When he took to pussyfooting—first taking a few tentative steps after Kala, then moseying back, then drifting to a vendor of fried poultry, then hovering at a seller of sweet bread, but not able to get anything he wanted in his claws or beak, figuratively speaking—a wave of self-loathing washed over him, and he stormed into a cafe.

While they set a delicious spread, bringing any delicacy he wished, no matter how impossible—as if they stocked their larder with the flesh of mythical beasts preparatory to every Exhiibition—as well as goodies he hadn't anticipated, and a few culinary delights he had never tasted, let alone dreamed, he could only pick at them, touch them gingerly to his tongue, and make moues of sputtering distaste, like a finicky cat. He gagged on pate of gildlark, choked on a fireturtle soup, and ended by bolting back a few exquisitely seasoned, but nonetheless gorge-inducing to Ilmar for all that, filets of summerland dracoil. Every wine tasted sour, every liquored drink bitter, and even water tasted like iron.

Ilmar couldn't help snickering at the irony—although they had spared no expense, and the lives of twenty animals were sacrificed to plate this feast, the only flesh he craved was tabled beside him, fat-cheeked nobles' sons and daughters fattening their pedigree with a degree from Ardem. <

Having sampled their wine list and quenched his thirst with aged red wine, Ilmar passed the time by imagining how each diner might taste. For if he backed away as fast as he walked into the cafe, he would be carved up by another kind of flesh-eaters: the butchers of juicy gossip and the devourers of rumor. He had fond memories of the Corner Cafe from his glory days in Ardem. While he might cook the proprietor in a pan with butter and herbs, he would not want it said that he had snubbed the cafe's gourmet fare. If their reputation suffered, it would be harder to remember the way that it was, and his long past days of innocence would die a little.

(this section to be concluded)

***

"You go ahead. My head hurts."

While Euscura feigned a smile, discernible in dimples much too impudent and protruding, and poured out honey to sweeten her already dulcet tone, her eyes were lazily dim, and her gestures stiff and inarticulate as a wind-blown branch. "You mustn't, my dearest, you simply mustn't. You must come for the whole show, especially after running into that fright."

"Ilmar Andercruik is more likely to bite his own tongue than bite your head off," Kala's tone sounded tepid even to her own ears. "Less griffin than windbag."

"Then come along! We haven't even had a bite to eat."

"While we may not have had a proper meal, there were plenty of bites."

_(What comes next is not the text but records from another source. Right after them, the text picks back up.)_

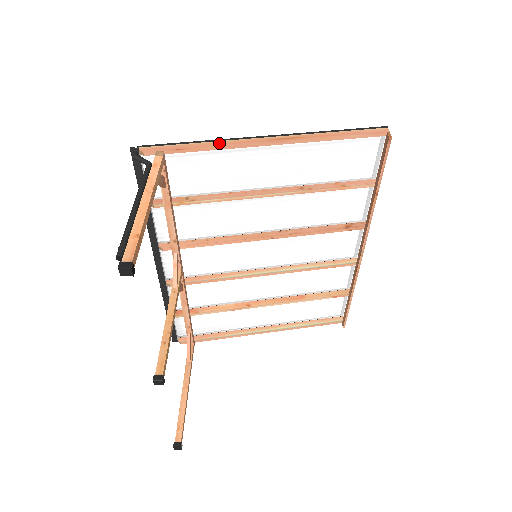
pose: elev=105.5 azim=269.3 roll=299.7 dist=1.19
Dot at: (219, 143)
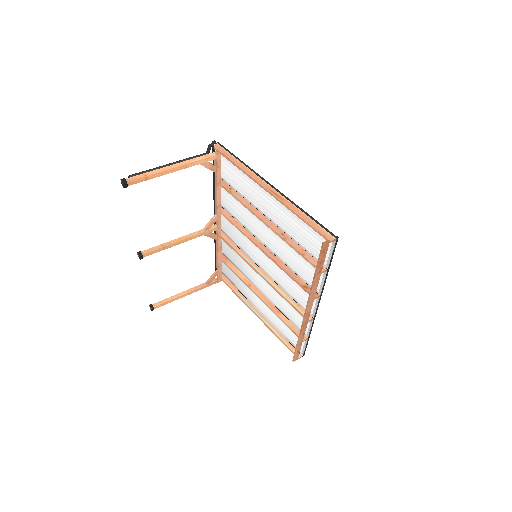
Dot at: (247, 169)
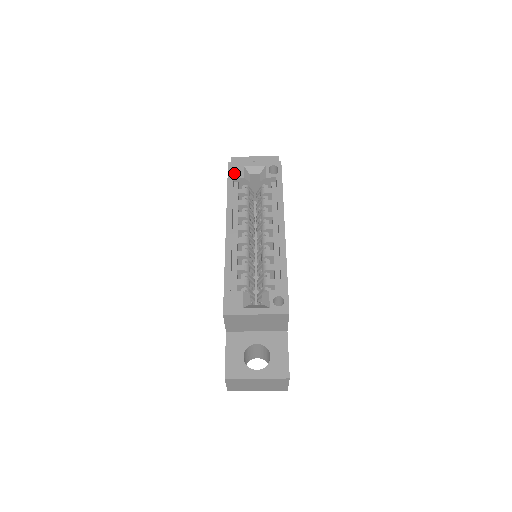
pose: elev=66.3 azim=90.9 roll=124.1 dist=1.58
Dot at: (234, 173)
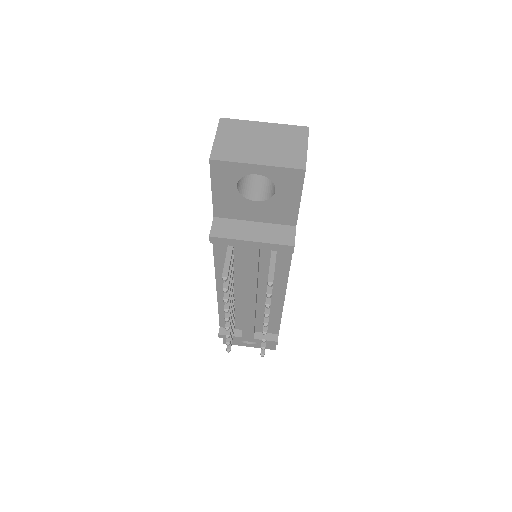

Although a light eater, Euscura had lost her girlish figure decades ago, mainly due to her inability to restrain herself from having a bite here, a bite there, and so forth, all day and night long, even rising from bed for midnight pecks, and this voracious bird hadn't restrained herself at the Grand Exhibition either, daintily picking at samples, noshing on gratis small plates, and tippling complimentary beverages. And while she prided herself on not being a drunkard, this stiff but whippy bon vivant was an inveterate imbiber, and more or less constantly tipsy from always heading not only for the slop, but the swill, descending with an appetite at once bird-eyed and pig-eyed, so that the tabled fare lightened moment by moment, Euscura's bites and sips so tiny that one couldn't blame her for the tattered bones, the bare bowls, and the evaporated wine.

"Tee hee," tittered Euscura, then drew up her shoulders into a cold stare. "Rude."

"Yoosie, it's only me." She sighed, and smiled her most winning smile, and even meant it when it worked, as Euscura beamed back an absurd, overly-broad smile, as if she had a crush on Kala.